- [Exercise goal]:
Without the images, write out the entries word for word.

►

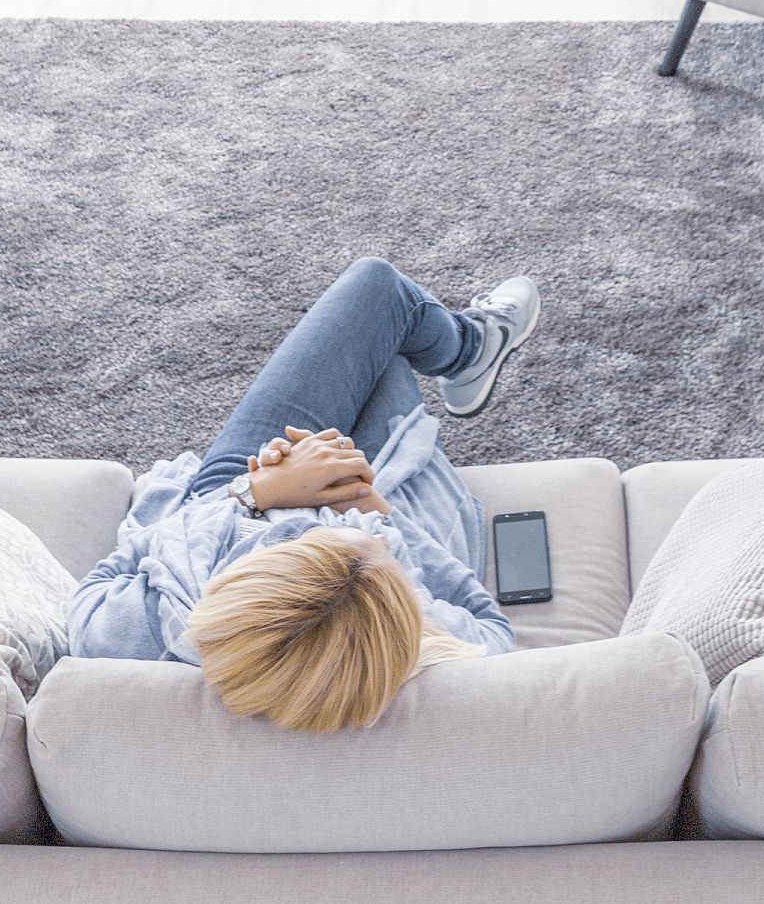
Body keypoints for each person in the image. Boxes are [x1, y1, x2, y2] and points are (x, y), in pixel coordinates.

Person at [67, 257, 541, 733]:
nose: (374, 535)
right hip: (359, 498)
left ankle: (468, 348)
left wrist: (252, 493)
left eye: (299, 536)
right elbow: (491, 625)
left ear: (240, 575)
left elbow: (107, 575)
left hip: (230, 500)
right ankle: (469, 350)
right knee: (384, 324)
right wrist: (376, 513)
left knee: (373, 317)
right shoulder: (432, 631)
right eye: (382, 547)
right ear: (399, 615)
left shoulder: (134, 629)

◄

- [Response area]:
Body keypoints for each person in the image. Boxes are [x1, y1, x2, y2] and points are (x, y), in pixel coordinates.

Person at [67, 257, 541, 733]:
nose: (374, 535)
right hip: (359, 498)
left ankle: (468, 348)
left wrist: (252, 493)
left eye: (299, 536)
right elbow: (491, 625)
left ear: (240, 575)
left elbow: (107, 575)
left hip: (230, 500)
right ankle: (469, 350)
right knee: (384, 324)
right wrist: (376, 513)
left knee: (373, 317)
right shoulder: (432, 631)
right eye: (382, 547)
right ear: (399, 615)
left shoulder: (134, 629)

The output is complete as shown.